WHAT IS REQUIRED: The result should be a word-for-word retyping of the entries below, free of pictures.

ENTRIES SUPPLIED:
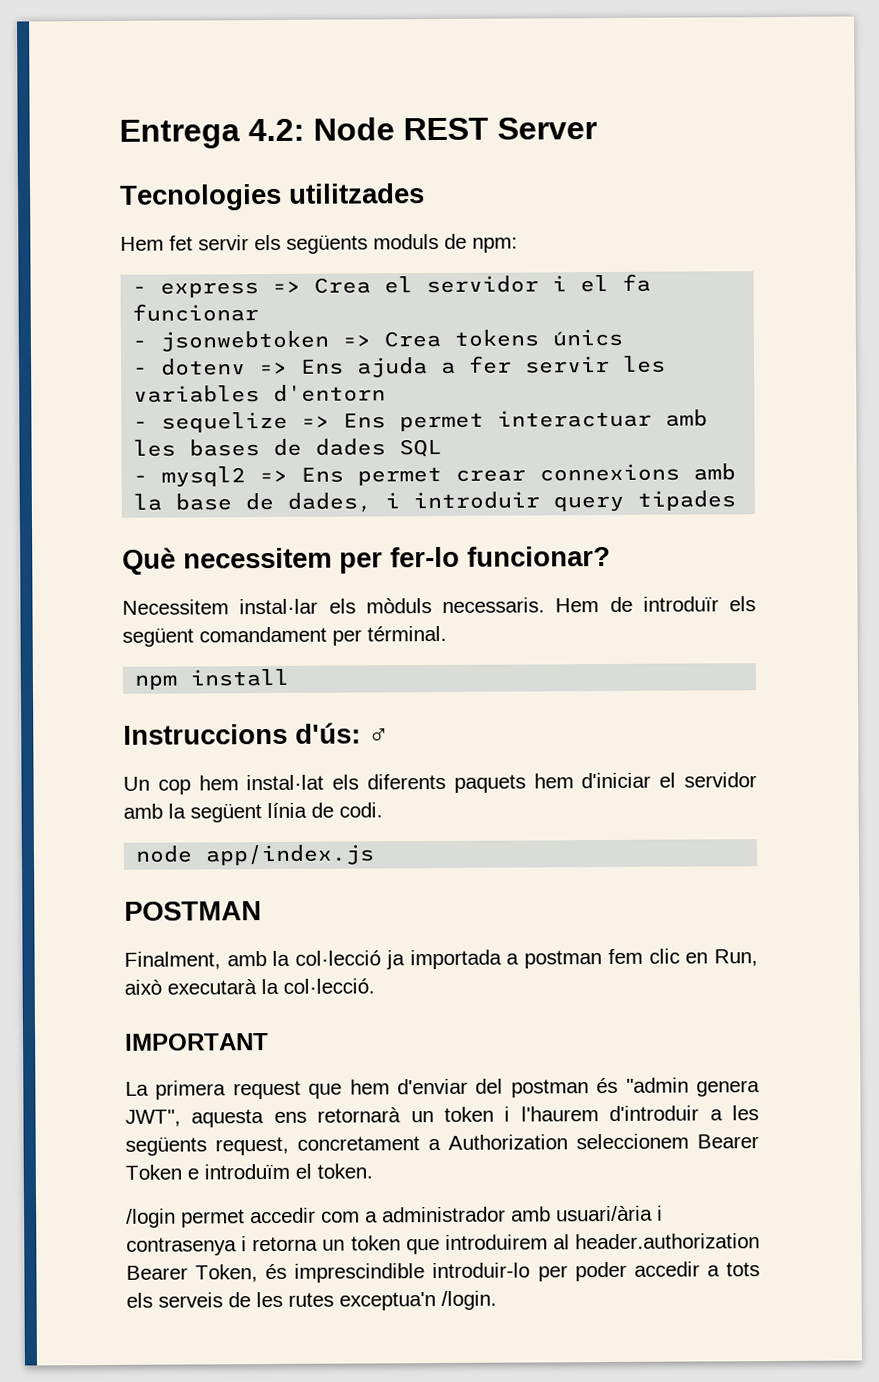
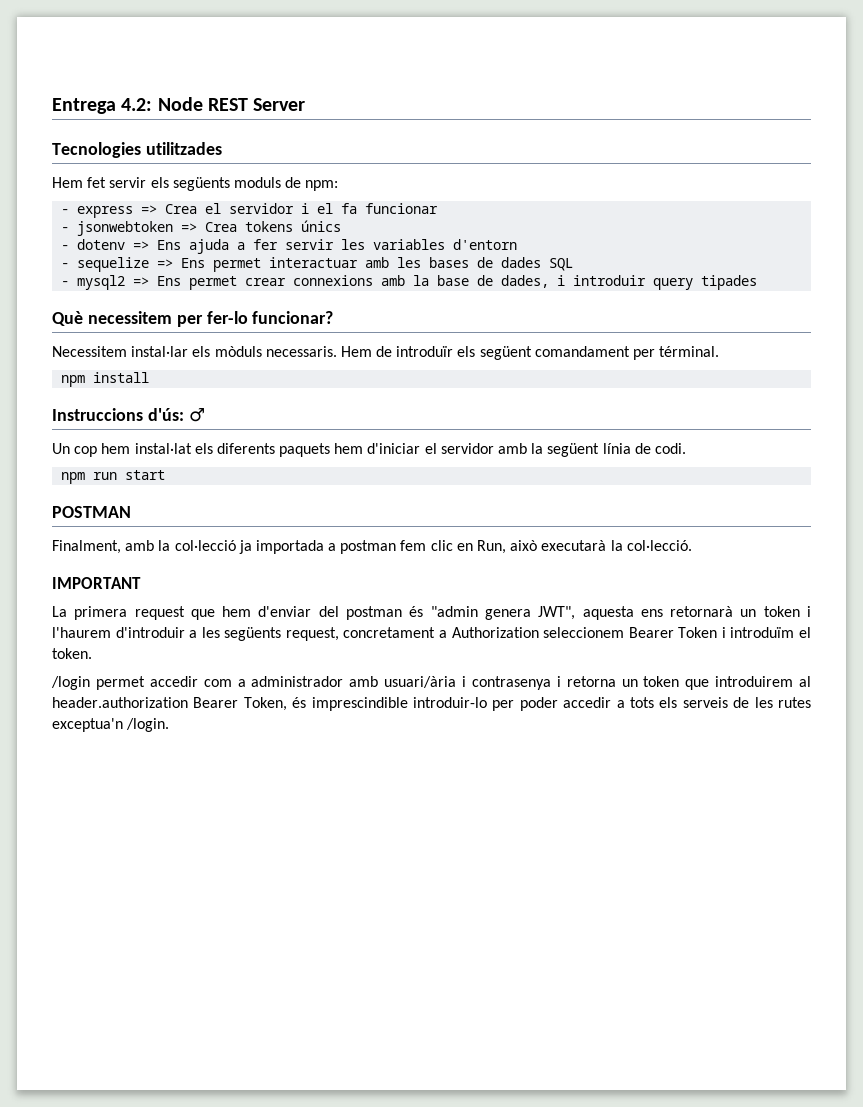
[135,844,376,866] node app/index.js -> [61,470,166,484] npm run start
[187,1168,199,1180] e -> [721,627,726,638] i

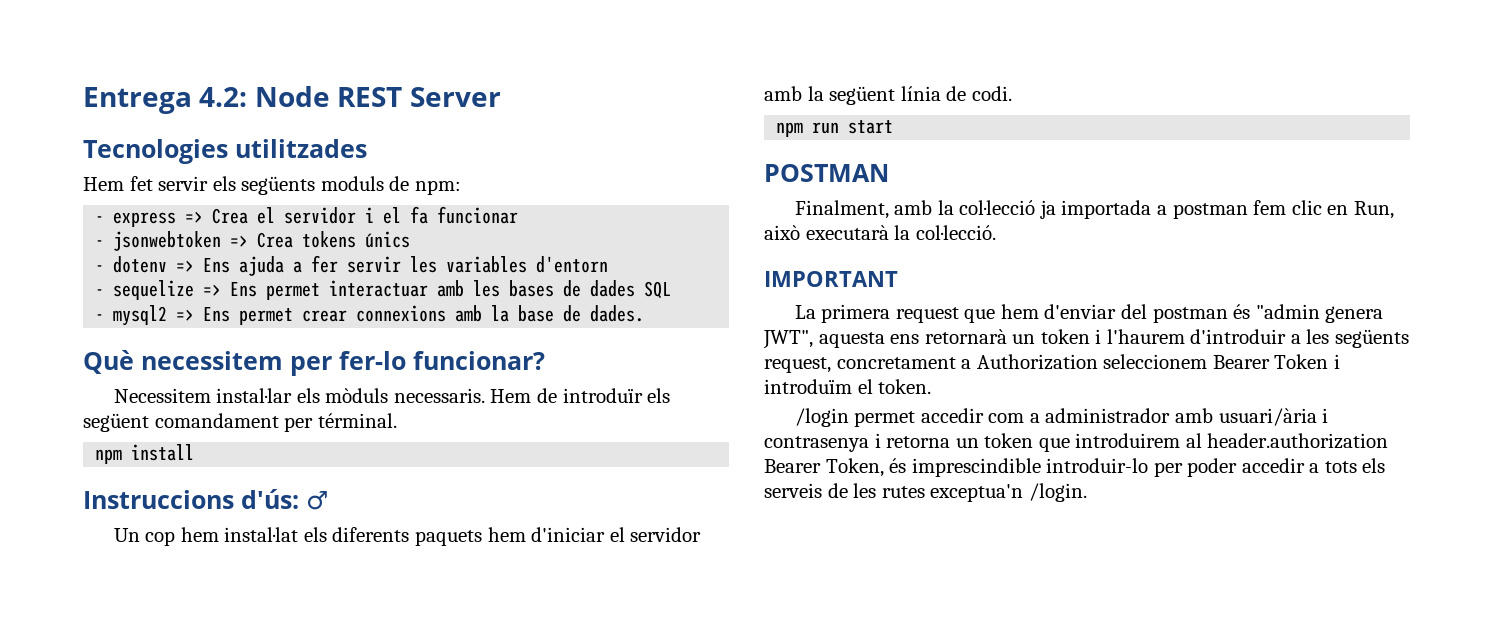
[501,275,758,290] dades, i introduir query tipades -> [590,305,645,322] dades.

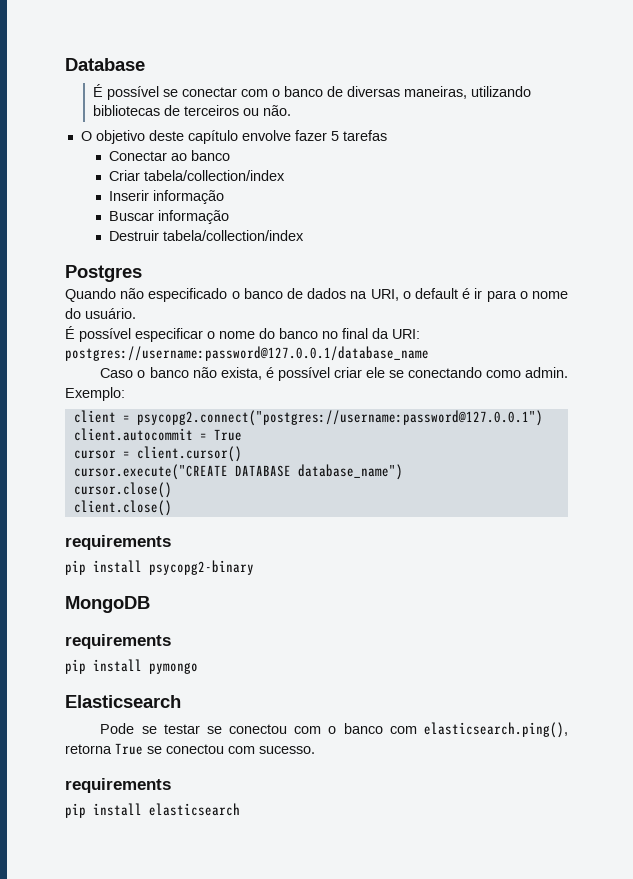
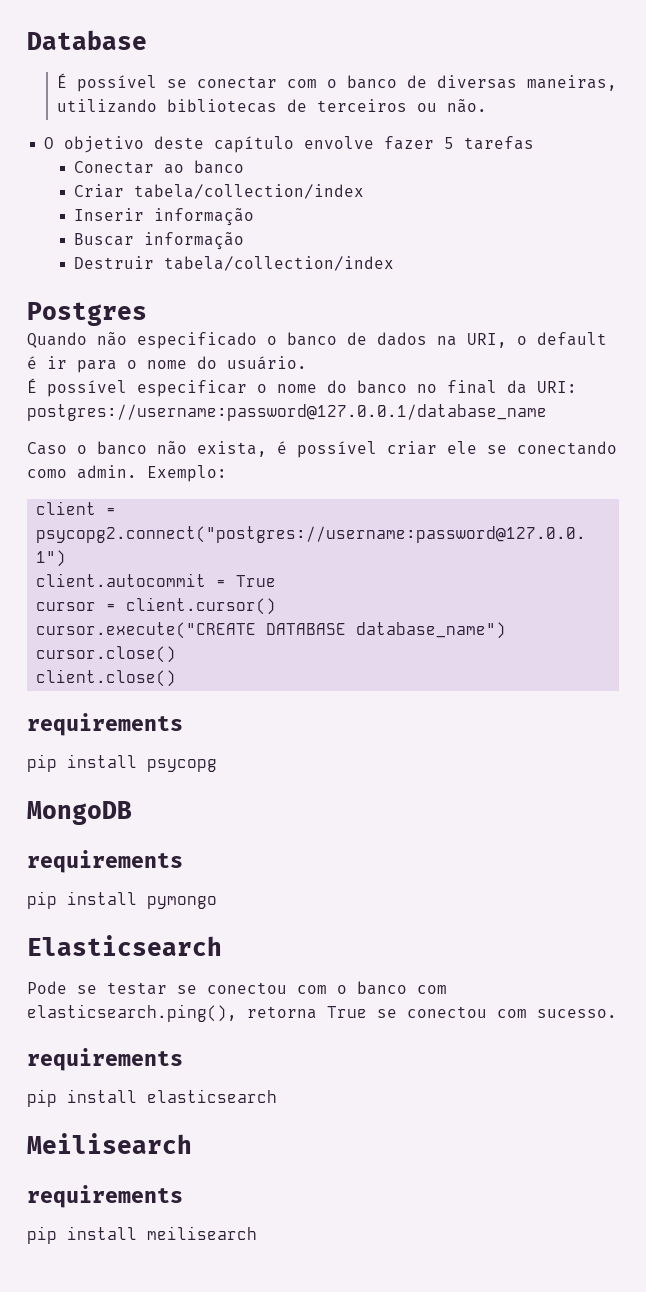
[149,560,254,575] psycopg2-binary -> [147,759,217,772] psycopg
(240, 809) none -> [27,1133,192,1154] [27,1185,183,1208] [27,1226,257,1244] // Meilisearch // requirements // pip install meilisearch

ANSWER SECTION:
[135,844,376,866] node app/index.js -> [61,470,166,484] npm run start
[187,1168,199,1180] e -> [721,627,726,638] i

[501,275,758,290] dades, i introduir query tipades -> [590,305,645,322] dades.

[149,560,254,575] psycopg2-binary -> [147,759,217,772] psycopg
(240, 809) none -> [27,1133,192,1154] [27,1185,183,1208] [27,1226,257,1244] // Meilisearch // requirements // pip install meilisearch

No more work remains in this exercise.